As BioSpace previously reported, radiotherapeutics is a field that is ripe for exploration, with enormous potential due to the multiplicity of cancer surface targets to be addressed with different carriers, isotopes and formulation methods.

“GPCRs have always been a major focus for drug discovery, and even more so with the advent of drugs targeting GLP-1R and other incretin receptors,” says Simon Bushell, External Innovation and Business Development lead at Orbit Discovery. These molecules target receptors such as the glucagon-like peptide-1 receptor (GLP-1R), which is a class B GPCR and relevant in the treatment of metabolic diseases.

Biotechs targeting GPCR include Septerna, Structure Therapeutics and Escient Pharmaceuticals.

Orbit has partnered with a range of emerging biotechs and Big Pharma to identify new peptides which are involved in modulating inflammation and developing targeting peptides to direct treatments to specific cancers and across the blood-brain barrier, Bushell added. In addition, its discovery platform identifies new, highly differentiated peptides as treatments for pain relief and other neurological conditions.

Orbit is not alone in the GPCR discovery market. Other service providers include Charnwood Discovery, Creative Bioarray and Creative Biogene.

The global peptide library screening services market is poised for significant growth and aimed and was projected to reach $50 billion last year. “Peptide libraries offer a powerful tool for identifying lead compounds with therapeutic potential, enabling researchers to screen vast numbers of peptides efficiently,” according to a Data Insights market report. “The continuous innovation in peptide synthesis and high-throughput screening platforms also plays a crucial role in expanding the capabilities and applications of these services.”

Orbit’s discovery platform screens very large peptide libraries directly against cells and uses functional readouts to identify novel agonists that activate signaling pathways.

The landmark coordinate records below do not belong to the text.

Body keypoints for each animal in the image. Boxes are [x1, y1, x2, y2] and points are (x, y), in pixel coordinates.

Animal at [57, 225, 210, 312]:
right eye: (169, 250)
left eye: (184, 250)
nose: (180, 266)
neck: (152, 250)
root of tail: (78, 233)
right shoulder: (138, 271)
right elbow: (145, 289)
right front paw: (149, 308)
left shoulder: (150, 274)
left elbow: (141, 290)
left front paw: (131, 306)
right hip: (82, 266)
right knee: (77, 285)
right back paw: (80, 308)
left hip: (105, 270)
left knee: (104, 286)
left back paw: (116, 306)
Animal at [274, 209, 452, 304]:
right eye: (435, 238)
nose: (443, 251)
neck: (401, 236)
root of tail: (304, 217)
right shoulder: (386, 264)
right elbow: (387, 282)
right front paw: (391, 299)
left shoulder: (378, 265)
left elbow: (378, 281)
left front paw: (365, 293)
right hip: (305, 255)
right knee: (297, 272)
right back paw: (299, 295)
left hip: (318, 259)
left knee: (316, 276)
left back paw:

Most peptide screening methodologies focus strictly on target binding as a readout. While this is beneficial for finding targeting peptides for therapeutic delivery, or for inhibiting protein-protein interactions, it is difficult for these approaches to find peptide agonists: peptides which not only bind a target, but which can also induce the conformational changes necessary to activate it, Bushell said.

Functional peptide screening — especially for GPCR agonists and peptide ligands for radioligand therapies — gives pharma the accurate hits it needs to derisk programs and speed translation, making these platforms a sensible differentiator in an otherwise crowded AI‑drug discovery landscape.